FaultType: Microsoft.Health.FaultType.FaultDomain.TooManyFailedUpdates

  • Severity: Warning
  • Reason: "Firmware roll out was canceled due to too many physical disks failing a firmware update attempt."
  • RecommendedAction: "Restart firmware roll out once the firmware issue has been resolved."

Storage QoS (3)2

FaultType: Microsoft.Health.FaultType.StorQos.InsufficientThroughput

  • Severity: Warning
  • Reason: "Storage throughput is insufficient to satisfy reserves."
  • RecommendedAction: "Reconfigure Storage QoS policies."

FaultType: Microsoft.Health.FaultType.StorQos.LostCommunication

  • Severity: Warning
  • Reason: "The Storage QoS policy manager has lost communication with the volume."
  • RecommendedAction: "Please reboot nodes {nodes}"

FaultType: Microsoft.Health.FaultType.StorQos.MisconfiguredFlow

  • Severity: Warning
  • Reason: "One or more storage consumers (usually Virtual Machines) are using a non-existent policy with id {id}."
  • RecommendedAction: "Recreate any missing Storage QoS policies."

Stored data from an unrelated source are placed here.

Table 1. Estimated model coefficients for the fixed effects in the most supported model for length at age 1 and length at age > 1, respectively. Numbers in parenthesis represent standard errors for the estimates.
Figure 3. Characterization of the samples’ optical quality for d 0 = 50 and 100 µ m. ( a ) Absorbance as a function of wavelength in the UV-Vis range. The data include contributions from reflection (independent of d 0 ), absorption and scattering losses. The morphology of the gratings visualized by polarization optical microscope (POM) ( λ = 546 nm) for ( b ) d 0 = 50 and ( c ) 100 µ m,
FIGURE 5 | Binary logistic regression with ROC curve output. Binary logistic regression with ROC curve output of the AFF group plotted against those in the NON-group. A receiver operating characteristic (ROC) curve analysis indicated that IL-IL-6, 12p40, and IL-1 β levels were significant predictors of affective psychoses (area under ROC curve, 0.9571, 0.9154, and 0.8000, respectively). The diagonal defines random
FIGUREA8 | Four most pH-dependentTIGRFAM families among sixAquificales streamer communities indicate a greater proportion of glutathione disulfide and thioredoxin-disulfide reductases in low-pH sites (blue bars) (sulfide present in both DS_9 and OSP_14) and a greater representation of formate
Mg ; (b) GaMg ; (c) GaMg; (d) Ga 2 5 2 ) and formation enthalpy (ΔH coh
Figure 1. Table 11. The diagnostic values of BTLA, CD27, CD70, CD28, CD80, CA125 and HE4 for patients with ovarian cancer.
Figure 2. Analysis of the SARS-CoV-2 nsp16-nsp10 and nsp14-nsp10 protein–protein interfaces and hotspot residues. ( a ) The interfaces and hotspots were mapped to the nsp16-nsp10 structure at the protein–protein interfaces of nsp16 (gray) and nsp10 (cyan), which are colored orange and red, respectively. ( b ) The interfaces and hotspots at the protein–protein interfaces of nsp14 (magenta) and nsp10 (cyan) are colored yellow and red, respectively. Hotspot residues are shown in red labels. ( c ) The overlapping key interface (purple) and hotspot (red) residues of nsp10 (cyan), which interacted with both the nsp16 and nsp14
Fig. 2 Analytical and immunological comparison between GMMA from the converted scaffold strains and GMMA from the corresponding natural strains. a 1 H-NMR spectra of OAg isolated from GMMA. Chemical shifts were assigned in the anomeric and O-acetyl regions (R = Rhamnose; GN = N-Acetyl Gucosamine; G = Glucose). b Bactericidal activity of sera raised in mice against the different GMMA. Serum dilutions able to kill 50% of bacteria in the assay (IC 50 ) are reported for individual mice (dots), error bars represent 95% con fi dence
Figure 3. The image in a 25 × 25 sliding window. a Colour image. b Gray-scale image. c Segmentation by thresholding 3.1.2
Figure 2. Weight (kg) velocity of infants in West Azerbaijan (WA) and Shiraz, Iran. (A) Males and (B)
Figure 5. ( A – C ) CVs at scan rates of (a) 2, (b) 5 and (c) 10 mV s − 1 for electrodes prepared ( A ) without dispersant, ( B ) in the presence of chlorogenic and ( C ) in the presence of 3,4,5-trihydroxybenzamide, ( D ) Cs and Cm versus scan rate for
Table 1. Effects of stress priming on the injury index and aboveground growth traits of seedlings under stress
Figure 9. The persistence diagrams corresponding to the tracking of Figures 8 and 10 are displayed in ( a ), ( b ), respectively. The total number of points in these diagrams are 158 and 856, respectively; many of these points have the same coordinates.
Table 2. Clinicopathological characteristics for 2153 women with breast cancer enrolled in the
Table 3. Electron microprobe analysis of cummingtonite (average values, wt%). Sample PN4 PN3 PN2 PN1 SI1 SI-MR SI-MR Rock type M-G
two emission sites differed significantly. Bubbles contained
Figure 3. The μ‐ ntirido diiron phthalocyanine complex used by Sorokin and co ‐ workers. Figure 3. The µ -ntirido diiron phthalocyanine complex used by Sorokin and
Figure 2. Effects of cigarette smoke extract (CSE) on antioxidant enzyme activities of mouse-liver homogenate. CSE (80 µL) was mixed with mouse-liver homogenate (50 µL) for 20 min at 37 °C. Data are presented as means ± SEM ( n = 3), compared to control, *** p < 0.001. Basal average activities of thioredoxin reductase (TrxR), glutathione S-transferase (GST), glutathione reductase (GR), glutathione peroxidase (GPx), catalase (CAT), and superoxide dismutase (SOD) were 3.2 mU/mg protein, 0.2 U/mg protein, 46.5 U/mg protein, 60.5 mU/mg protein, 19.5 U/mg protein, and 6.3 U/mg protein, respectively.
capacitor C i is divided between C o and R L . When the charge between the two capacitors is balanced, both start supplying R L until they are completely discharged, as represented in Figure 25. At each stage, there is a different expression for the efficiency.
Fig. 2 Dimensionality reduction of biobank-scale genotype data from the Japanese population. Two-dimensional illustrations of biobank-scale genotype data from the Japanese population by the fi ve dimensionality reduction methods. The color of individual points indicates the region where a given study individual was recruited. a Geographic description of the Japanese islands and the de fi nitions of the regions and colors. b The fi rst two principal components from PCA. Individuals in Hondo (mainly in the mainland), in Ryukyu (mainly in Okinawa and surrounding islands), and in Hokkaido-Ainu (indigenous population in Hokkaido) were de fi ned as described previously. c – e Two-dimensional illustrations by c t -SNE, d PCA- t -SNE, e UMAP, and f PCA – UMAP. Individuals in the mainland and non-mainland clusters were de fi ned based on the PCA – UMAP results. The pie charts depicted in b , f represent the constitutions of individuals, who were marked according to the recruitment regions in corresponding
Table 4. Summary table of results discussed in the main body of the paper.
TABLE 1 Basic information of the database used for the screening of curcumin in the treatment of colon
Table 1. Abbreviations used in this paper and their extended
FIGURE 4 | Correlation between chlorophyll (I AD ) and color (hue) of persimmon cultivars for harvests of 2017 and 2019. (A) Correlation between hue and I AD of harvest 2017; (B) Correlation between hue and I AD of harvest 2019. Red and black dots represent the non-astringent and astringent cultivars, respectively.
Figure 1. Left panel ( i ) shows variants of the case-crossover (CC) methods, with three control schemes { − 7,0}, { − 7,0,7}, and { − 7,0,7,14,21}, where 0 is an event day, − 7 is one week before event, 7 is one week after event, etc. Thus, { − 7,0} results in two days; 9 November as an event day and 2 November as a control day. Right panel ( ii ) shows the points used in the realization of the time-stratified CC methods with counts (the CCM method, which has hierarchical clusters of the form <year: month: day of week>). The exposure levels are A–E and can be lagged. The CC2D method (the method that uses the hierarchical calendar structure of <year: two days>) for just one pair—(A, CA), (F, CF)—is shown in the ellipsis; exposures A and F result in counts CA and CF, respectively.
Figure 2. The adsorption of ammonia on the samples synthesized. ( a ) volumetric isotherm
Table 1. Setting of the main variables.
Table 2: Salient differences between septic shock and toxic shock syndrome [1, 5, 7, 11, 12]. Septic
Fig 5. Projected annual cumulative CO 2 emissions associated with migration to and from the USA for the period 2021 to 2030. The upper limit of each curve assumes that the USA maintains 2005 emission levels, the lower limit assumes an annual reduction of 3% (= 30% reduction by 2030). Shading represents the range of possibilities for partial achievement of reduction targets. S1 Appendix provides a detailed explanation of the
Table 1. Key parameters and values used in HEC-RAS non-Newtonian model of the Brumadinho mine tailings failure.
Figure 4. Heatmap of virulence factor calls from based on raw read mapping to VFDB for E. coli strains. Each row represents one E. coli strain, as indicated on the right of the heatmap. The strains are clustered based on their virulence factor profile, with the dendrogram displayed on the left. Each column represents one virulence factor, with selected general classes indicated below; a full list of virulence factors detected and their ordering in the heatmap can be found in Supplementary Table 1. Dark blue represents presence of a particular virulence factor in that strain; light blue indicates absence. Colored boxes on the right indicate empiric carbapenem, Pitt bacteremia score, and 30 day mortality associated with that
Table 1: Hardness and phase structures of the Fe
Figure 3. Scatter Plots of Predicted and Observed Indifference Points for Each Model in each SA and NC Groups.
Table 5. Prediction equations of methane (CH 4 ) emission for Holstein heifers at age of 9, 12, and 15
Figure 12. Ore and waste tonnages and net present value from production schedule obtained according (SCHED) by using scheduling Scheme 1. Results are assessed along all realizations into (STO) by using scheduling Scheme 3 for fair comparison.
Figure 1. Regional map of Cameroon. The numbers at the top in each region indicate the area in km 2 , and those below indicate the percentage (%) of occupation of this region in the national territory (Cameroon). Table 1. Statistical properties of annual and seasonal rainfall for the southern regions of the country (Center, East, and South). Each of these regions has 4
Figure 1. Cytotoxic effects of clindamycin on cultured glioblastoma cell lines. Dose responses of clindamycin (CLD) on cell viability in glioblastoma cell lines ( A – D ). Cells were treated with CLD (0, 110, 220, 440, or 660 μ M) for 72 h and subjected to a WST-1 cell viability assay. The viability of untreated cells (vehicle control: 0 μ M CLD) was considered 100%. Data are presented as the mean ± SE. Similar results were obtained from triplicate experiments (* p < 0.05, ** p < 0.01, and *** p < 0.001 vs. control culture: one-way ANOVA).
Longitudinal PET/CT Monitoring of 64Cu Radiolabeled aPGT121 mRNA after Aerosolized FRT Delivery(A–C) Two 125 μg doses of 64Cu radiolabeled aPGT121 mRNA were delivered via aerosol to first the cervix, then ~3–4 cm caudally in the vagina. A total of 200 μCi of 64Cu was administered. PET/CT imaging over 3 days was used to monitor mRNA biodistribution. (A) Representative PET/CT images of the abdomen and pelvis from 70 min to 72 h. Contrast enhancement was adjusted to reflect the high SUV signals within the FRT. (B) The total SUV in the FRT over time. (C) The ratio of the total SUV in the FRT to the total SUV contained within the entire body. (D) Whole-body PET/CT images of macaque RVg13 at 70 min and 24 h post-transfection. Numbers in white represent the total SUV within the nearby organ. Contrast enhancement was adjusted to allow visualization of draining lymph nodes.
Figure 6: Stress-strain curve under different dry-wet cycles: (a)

1 Indicates the volume has reached 80% full (minor severity) or 90% full (major severity). 2 Indicates some .vhd(s) on the volume have not met their Minimum IOPS for over 10% (minor), 30% (major), or 50% (critical) of rolling 24-hour window.

Note

The health of storage enclosure components such as fans, power supplies, and sensors is derived from SCSI Enclosure Services (SES). If your vendor does not provide this information, the Health Service cannot display it.